Blood test - is helpful to determine the severity of bleeding that is whether the patient is anemic.

Gastric Lavage - or stomach pumping; is a useful process to pump out the content of the stomach, when a person ingested a poison? In our case, it is applicable to test for the presence of blood, if does not contain blood means no bleeding (or bleeding stopped) or is likely in the lower digestive tract.

Barium X rays - is taking by swallowing barium or coated in the digestive tract to make the tract visible in x ray.

Radionuclide scanning - is by injecting a small amount of radioactive material into your veins. A special camera can detect and creates images of blood flow in the digestive tract.

Angiography - is by injecting a special dye into your veins to make blood vessels as well as blood vessel leaks visible in x-ray or CT scans.

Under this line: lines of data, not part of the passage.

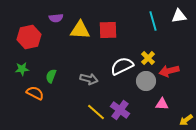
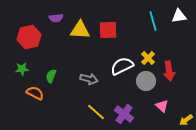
red arrow: rotated 84 degrees counterclockwise
pink triangle: moved 2 px down; rotated 40 degrees clockwise
purple cross: moved 4 px right, 4 px down
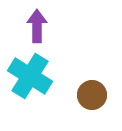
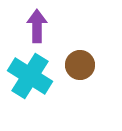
brown circle: moved 12 px left, 30 px up
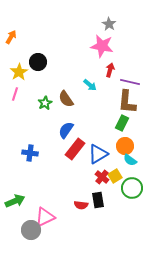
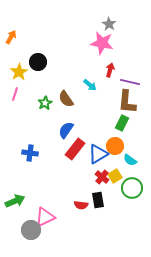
pink star: moved 3 px up
orange circle: moved 10 px left
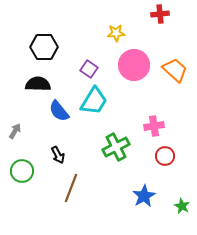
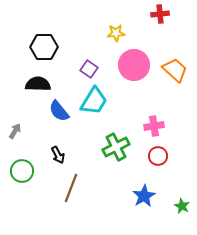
red circle: moved 7 px left
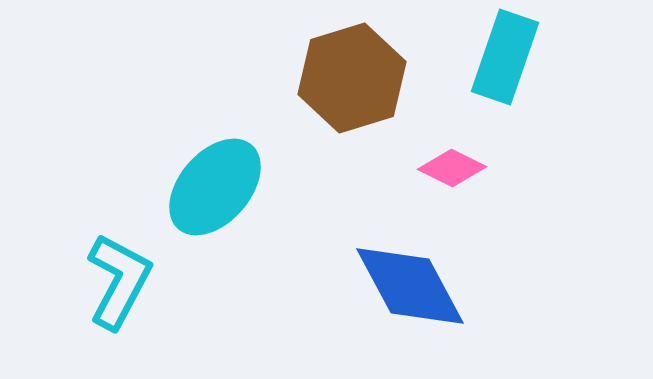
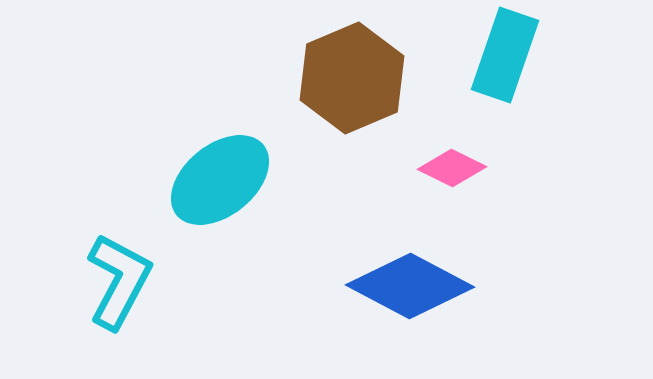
cyan rectangle: moved 2 px up
brown hexagon: rotated 6 degrees counterclockwise
cyan ellipse: moved 5 px right, 7 px up; rotated 10 degrees clockwise
blue diamond: rotated 34 degrees counterclockwise
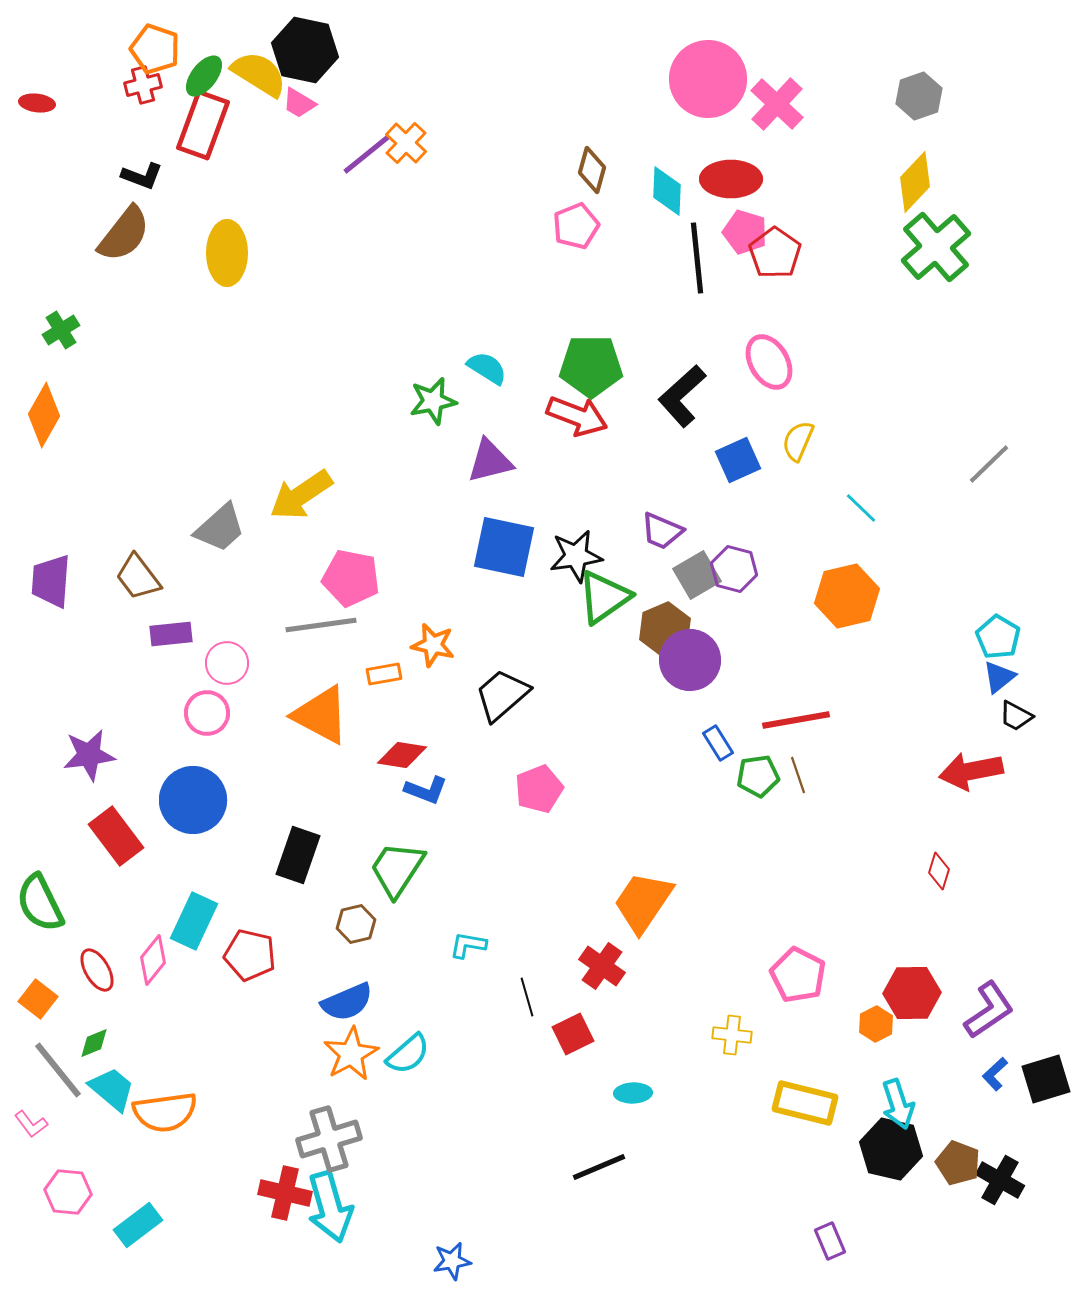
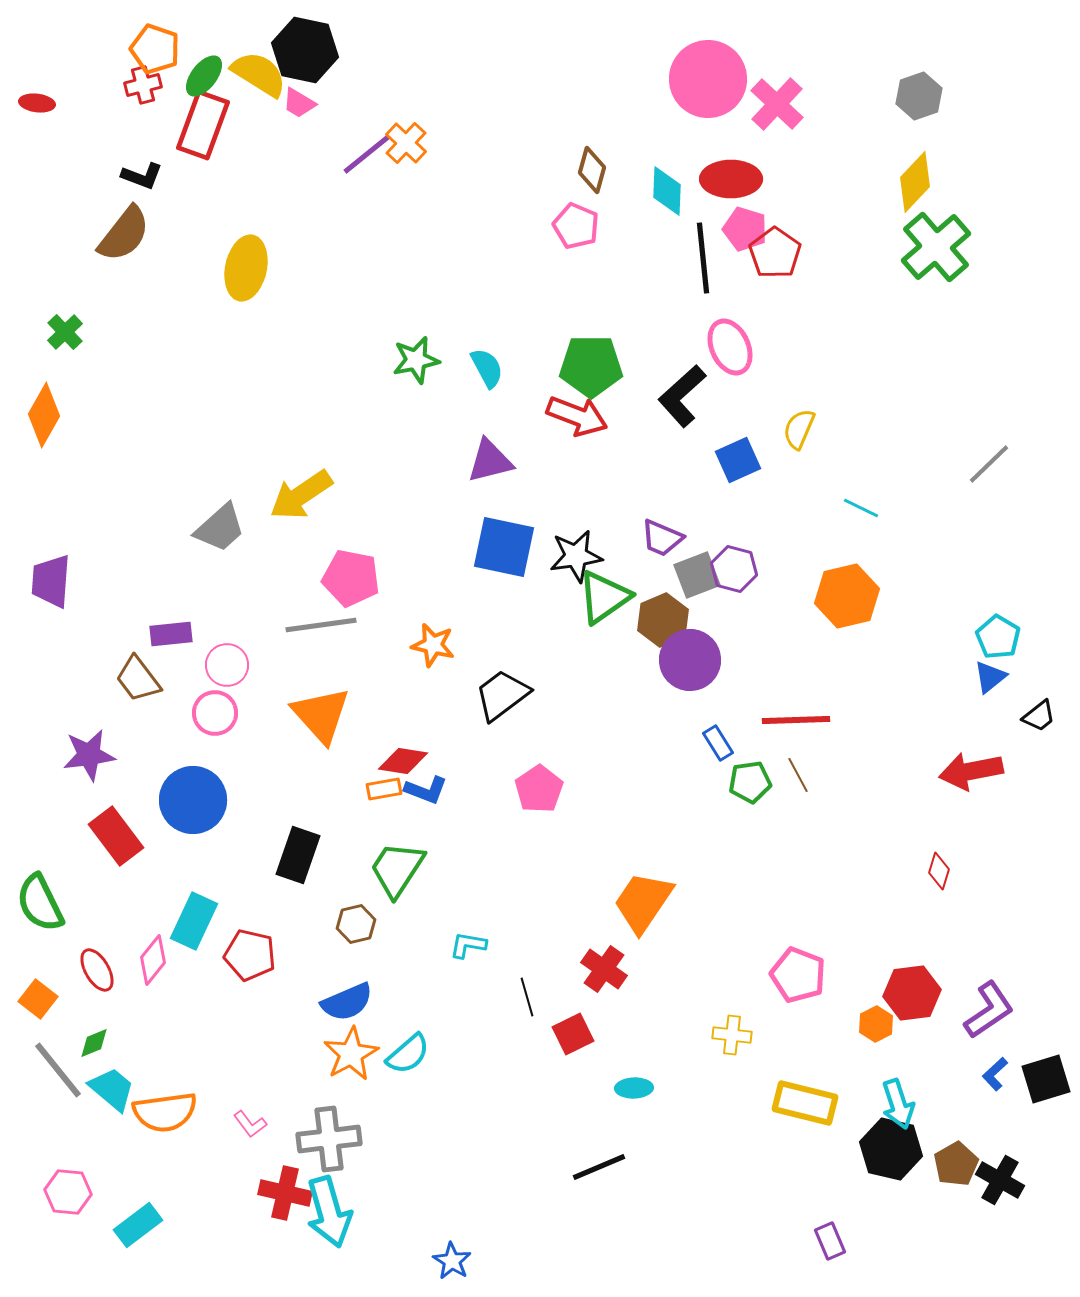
pink pentagon at (576, 226): rotated 27 degrees counterclockwise
pink pentagon at (745, 232): moved 3 px up
yellow ellipse at (227, 253): moved 19 px right, 15 px down; rotated 12 degrees clockwise
black line at (697, 258): moved 6 px right
green cross at (61, 330): moved 4 px right, 2 px down; rotated 12 degrees counterclockwise
pink ellipse at (769, 362): moved 39 px left, 15 px up; rotated 6 degrees clockwise
cyan semicircle at (487, 368): rotated 30 degrees clockwise
green star at (433, 401): moved 17 px left, 41 px up
yellow semicircle at (798, 441): moved 1 px right, 12 px up
cyan line at (861, 508): rotated 18 degrees counterclockwise
purple trapezoid at (662, 531): moved 7 px down
gray square at (697, 575): rotated 9 degrees clockwise
brown trapezoid at (138, 577): moved 102 px down
brown hexagon at (665, 629): moved 2 px left, 9 px up
pink circle at (227, 663): moved 2 px down
orange rectangle at (384, 674): moved 115 px down
blue triangle at (999, 677): moved 9 px left
black trapezoid at (502, 695): rotated 4 degrees clockwise
pink circle at (207, 713): moved 8 px right
orange triangle at (321, 715): rotated 20 degrees clockwise
black trapezoid at (1016, 716): moved 23 px right; rotated 66 degrees counterclockwise
red line at (796, 720): rotated 8 degrees clockwise
red diamond at (402, 755): moved 1 px right, 6 px down
brown line at (798, 775): rotated 9 degrees counterclockwise
green pentagon at (758, 776): moved 8 px left, 6 px down
pink pentagon at (539, 789): rotated 12 degrees counterclockwise
red cross at (602, 966): moved 2 px right, 3 px down
pink pentagon at (798, 975): rotated 6 degrees counterclockwise
red hexagon at (912, 993): rotated 6 degrees counterclockwise
cyan ellipse at (633, 1093): moved 1 px right, 5 px up
pink L-shape at (31, 1124): moved 219 px right
gray cross at (329, 1139): rotated 10 degrees clockwise
brown pentagon at (958, 1163): moved 2 px left, 1 px down; rotated 21 degrees clockwise
cyan arrow at (330, 1207): moved 1 px left, 5 px down
blue star at (452, 1261): rotated 30 degrees counterclockwise
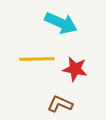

Endoscopy - is a flexible tube with light and camera at one end and other end connected to a monitor. Doctor inserts this endoscope through the patient's mouth to examine the upper digestive tract from esophagus to duodenum (first part of the small intestine). Doctor inserts this endoscope through the patient's rectum to view the colon. This is useful to locate the bleeding spot as well as to do a biopsy (collecting a small sample of tissue for microscopic examination for cancer cells). If bleeding spot is not locatable is called as obscure bleeding. The doctor may repeat or use other methods to assess the obscure bleeding cause.

Enteroscopy - is a special endoscopy for better visual examination of the digestive tract. Common enteroscopys is a push-enteroscopy (a longer endoscopy), double-balloon enteroscopy (endoscope with balloons), and capsule enteroscopy (capsule with tiny camera; patent need to swallow it).

Exploratory laparotomy - is a surgical procedure to examine the digestive tract, if all other procedure failed to diagnose the bleeding spot.

Stomach Bleeding Treatment

Once the bleeding spot has identified, your doctor may use endoscopy or angiography to treat bleeding site by,

  • Injecting chemicals to block bleeding
  • Applying a heating probe, passing electric current, or laser to stop bleeding
  • Putting a band or clip across the affected area to arrest bleeding.

The above treatment options are to stop bleeding from the affected digestive tract area.

To complete proper treatment your doctor will prescribe medication to stop further bleeding due to the underlying condition, such as H. pylori and other infections, GERD, ulcers, hemorrhoids, polyps, or inflammatory bowel diseases.